Charlie Halloran (ArtistShare)

Before quick airline travel to the sunny Caribbean was both utilitarian and a vital part of the tourism product, cruising from ports north to the islands was an adventure in itself that required patience and a tropical assimilation. Hailing from New Orleans, a kind of cultural Caribbean North Pole, Charlie Halloran has reimagined the zeitgeist of the era and recreated “the musical experience aboard cruises run by the Alcoa Steamship Co. out of New Orleans from 1949 to 1959.” A broad dance music repertoire from Trinidad, Guadeloupe, New Orleans, and Venezuela gives the listener an appreciation of what the Caribbean aesthetic sounded and looked like to foreign tourism execs.

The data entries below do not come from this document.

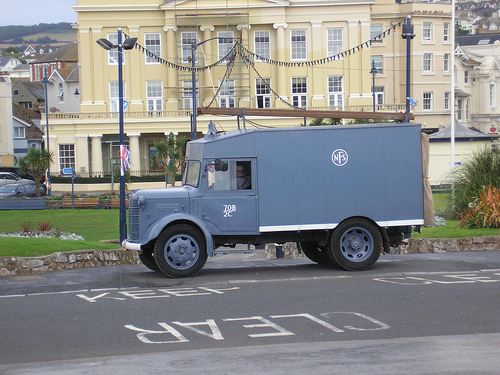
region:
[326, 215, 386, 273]
the back wheels of the truck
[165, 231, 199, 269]
the blue rim on the tire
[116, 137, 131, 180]
the flag on the pole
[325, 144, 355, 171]
the white logo on the truck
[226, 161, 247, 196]
the driver fo the truck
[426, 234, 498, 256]
the stone step behind the truck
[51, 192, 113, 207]
the brown bench in the distance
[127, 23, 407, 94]
the rope flags on the light posts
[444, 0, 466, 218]
the white pole in the grass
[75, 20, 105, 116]
the coulmns on the building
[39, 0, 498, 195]
a pale yellow building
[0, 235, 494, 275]
a low stone wall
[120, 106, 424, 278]
a light blue truck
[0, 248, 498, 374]
pavement with words written on it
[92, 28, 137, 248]
a blue street light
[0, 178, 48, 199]
a grey car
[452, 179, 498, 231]
an orange bush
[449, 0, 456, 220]
a tall white pole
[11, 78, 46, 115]
a dark grey house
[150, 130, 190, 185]
an interesting spiky green tree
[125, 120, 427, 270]
Slate blue armored truck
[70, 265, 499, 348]
Words on white on the road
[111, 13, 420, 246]
Three metal blue poles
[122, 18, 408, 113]
Four hanging strings of lights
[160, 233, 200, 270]
Blue wheel tire rims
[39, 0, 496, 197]
Large cream colored building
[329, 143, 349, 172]
White logo on a blue truck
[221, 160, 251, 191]
Person in grey driving a truck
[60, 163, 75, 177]
Blue and white sign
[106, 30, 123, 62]
glass window on building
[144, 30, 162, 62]
glass window on building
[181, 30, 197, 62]
glass window on building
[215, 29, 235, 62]
glass window on building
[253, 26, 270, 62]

Calypso, beguine, and joropo are played energetically and well. The songs of Trinidadians Lionel Belasco and Pat Castagne are given new life as the idea of cruising “down to the Spanish main” becomes not so much a bygone dream, but a way of restoring majesty to local music.

Single Spotlight

Keep Moving

Levi Silvanie (self-released)

The psychological impact of the COVID-19 pandemic, now at the two-year mark, and the effects of quarantine and isolation have brought on anxiety and fear among many people worldwide. Curaçaon singer-songwriter Levi Silvanie offers a song with a message of encouragement for uneasy souls and a remedy for the doldrums. His lyrics share uplifting support and altruistic action: “Paralysed by emotions / You barely feel a thing / Your fire’s burning out / And all hope is running out / I’m here with you / Making sure you see it through.” The melody moves from a wistful slow pulse towards a crescendo, from a minor key to major, all reflecting ascent towards hope and probable breakthrough. Silvanie has connected this song with an advocacy effort on his part to assuage mental health issues among his fans. The assertion that “you gotta keep on moving” is advice that should be heeded in this time, in any language.